[Collected data]
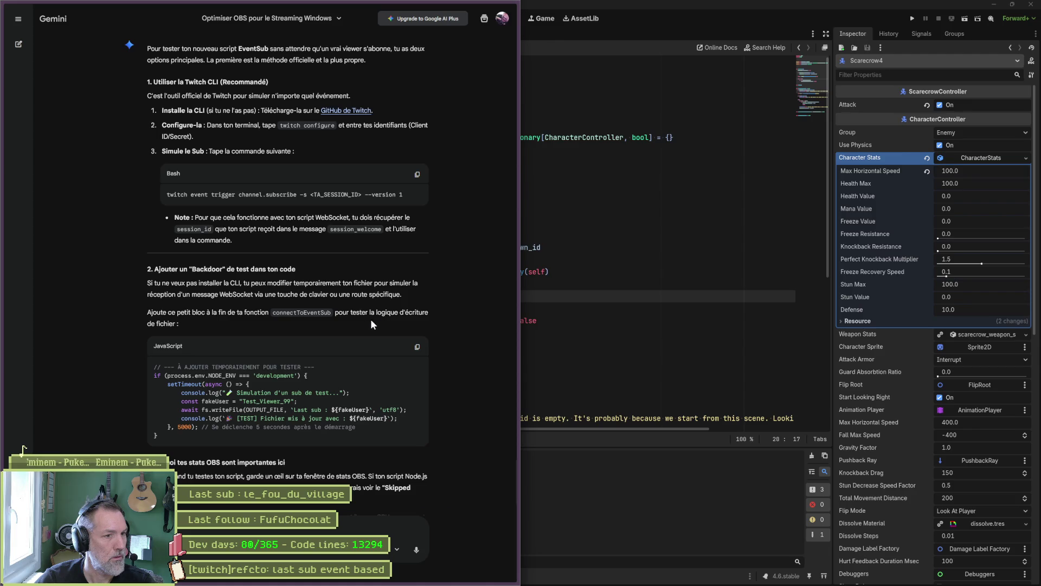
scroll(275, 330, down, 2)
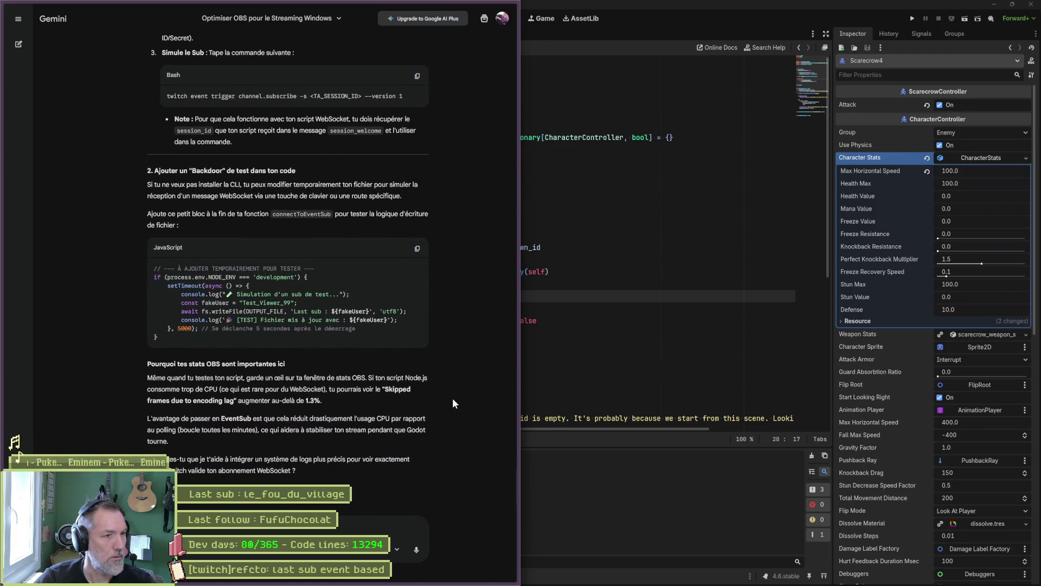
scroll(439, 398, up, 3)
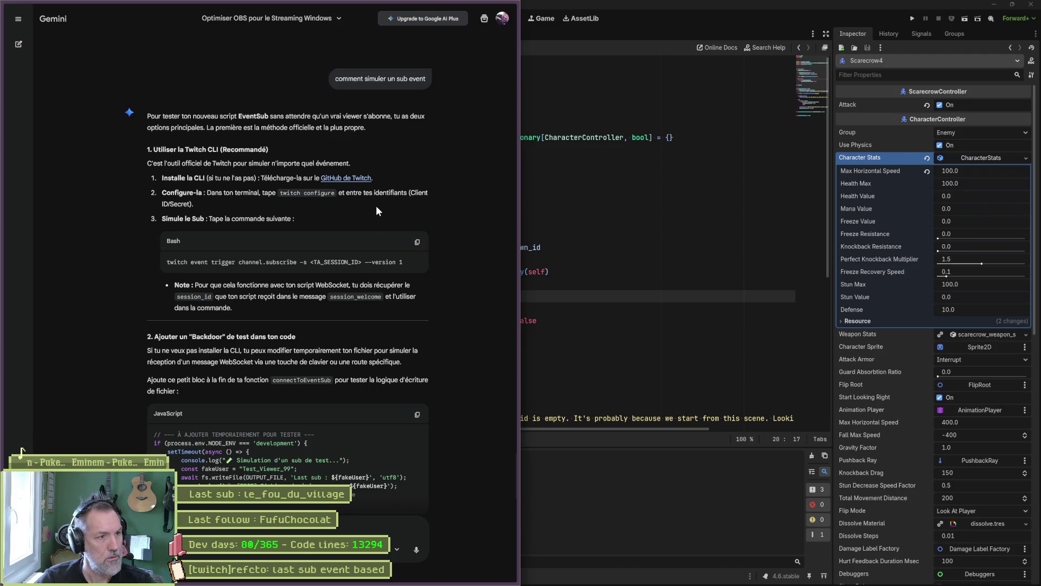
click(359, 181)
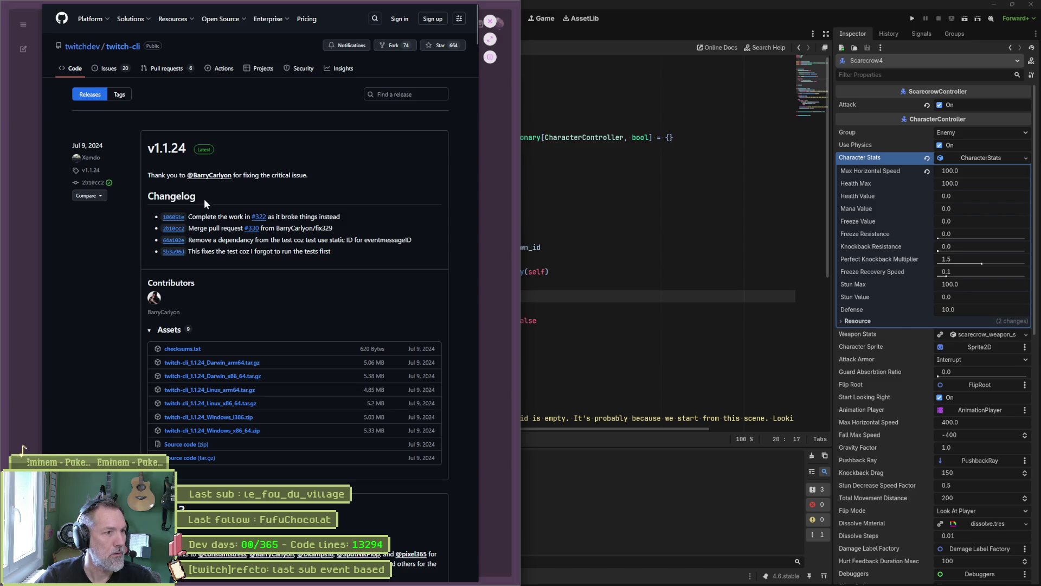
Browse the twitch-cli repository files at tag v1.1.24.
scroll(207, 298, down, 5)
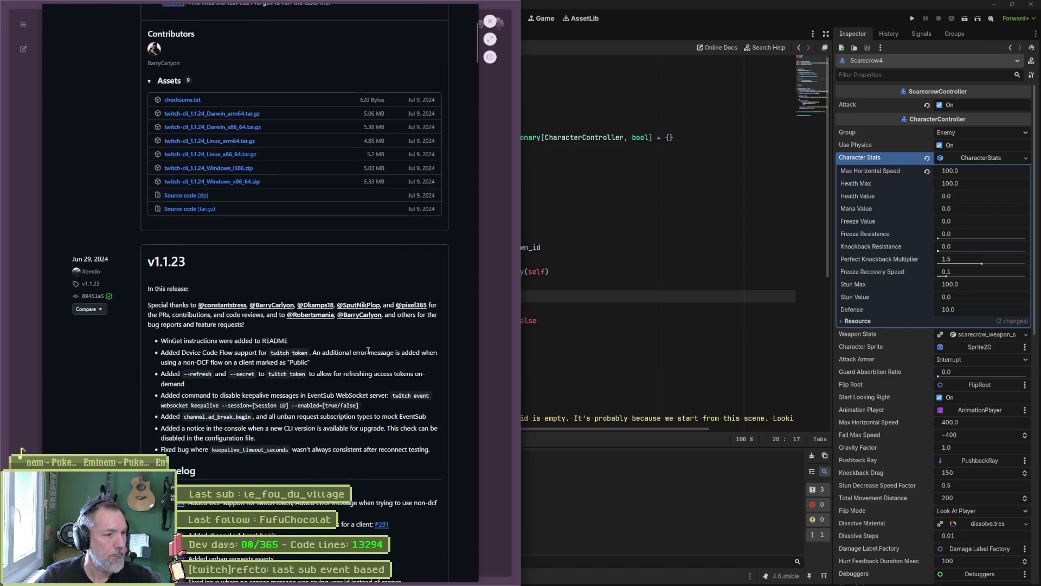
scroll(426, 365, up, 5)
==
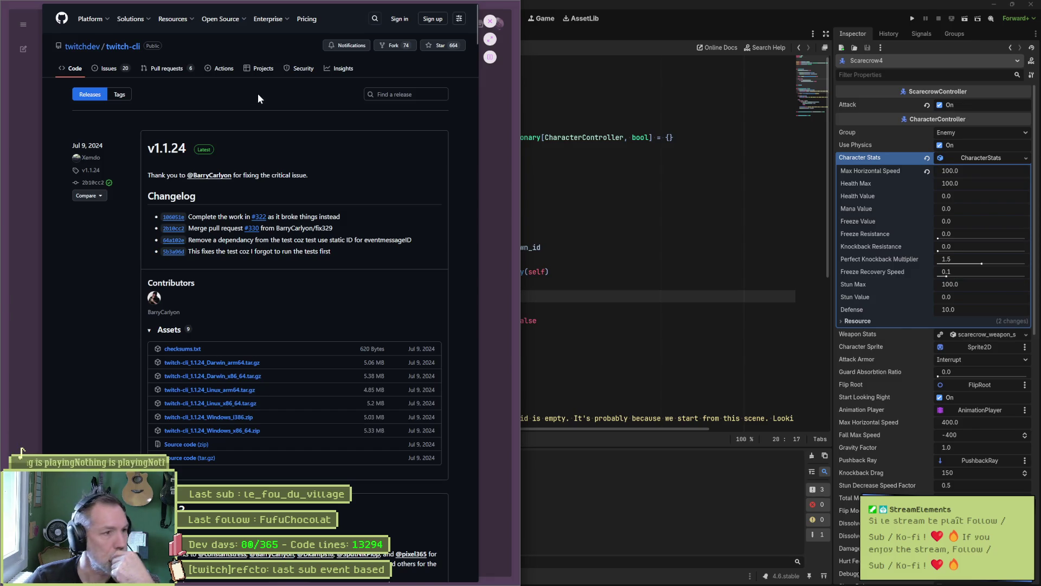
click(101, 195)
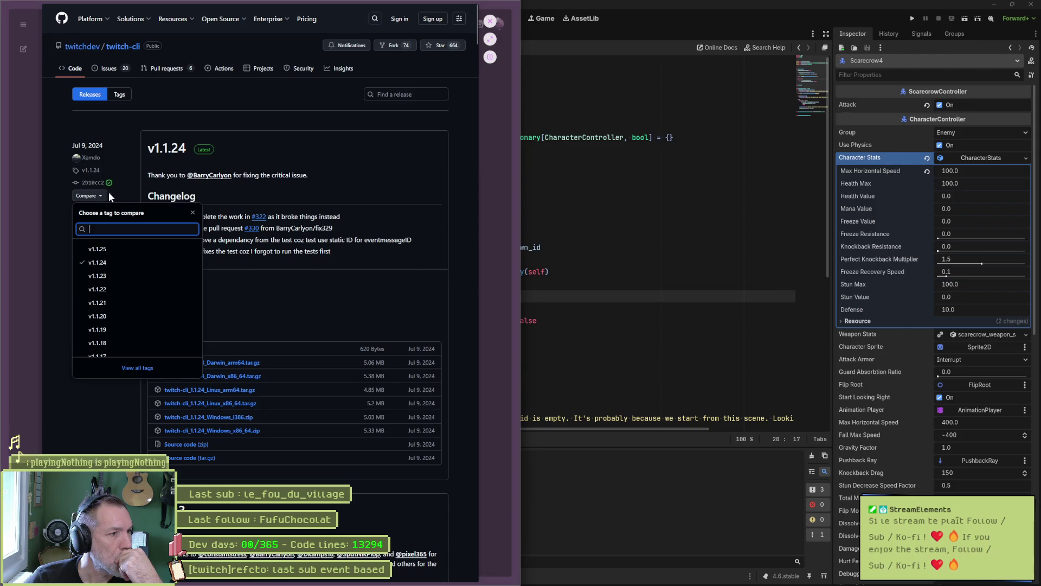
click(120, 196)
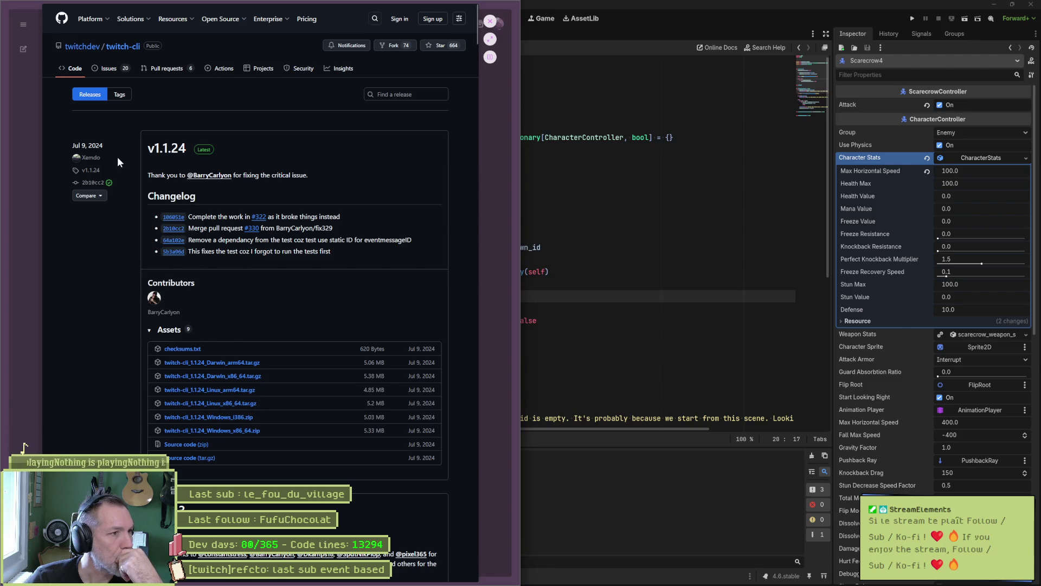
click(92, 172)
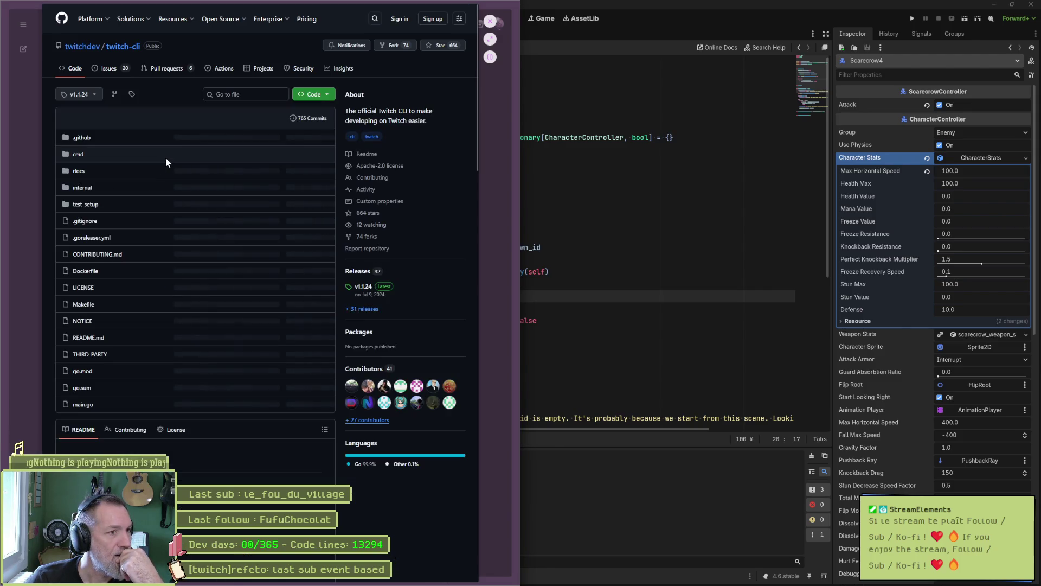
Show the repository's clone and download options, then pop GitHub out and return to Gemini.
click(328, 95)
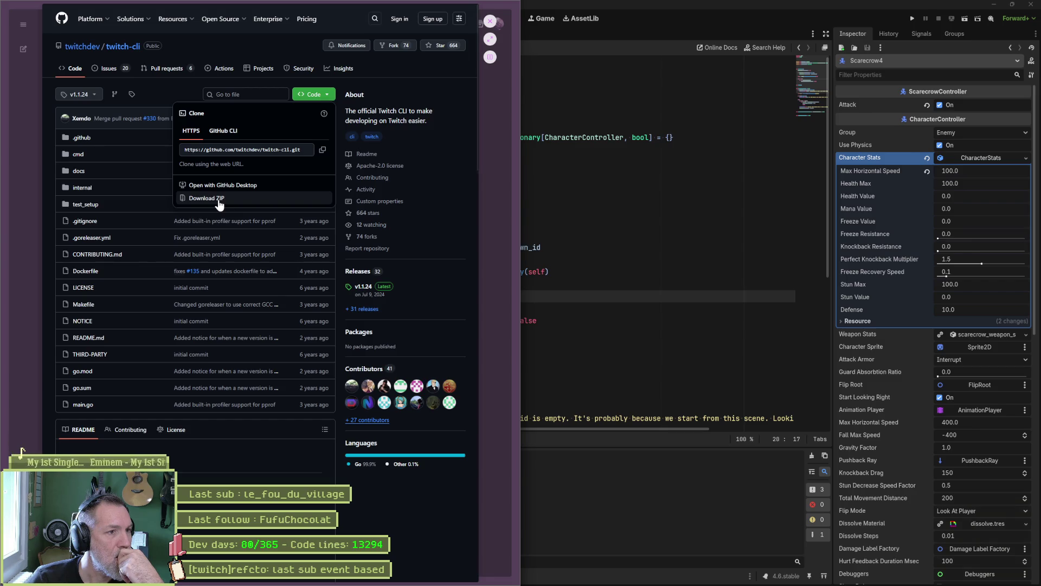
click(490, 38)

◆ Work required
Within the data above, repeat exactly the lines from the one bearing "click(359, 181)" through the one bearing "scroll(426, 365, up, 5)". Include no pictures and nothing else.

◆ Your response
click(359, 181)
Browse the twitch-cli repository files at tag v1.1.24.
scroll(207, 298, down, 5)
scroll(426, 365, up, 5)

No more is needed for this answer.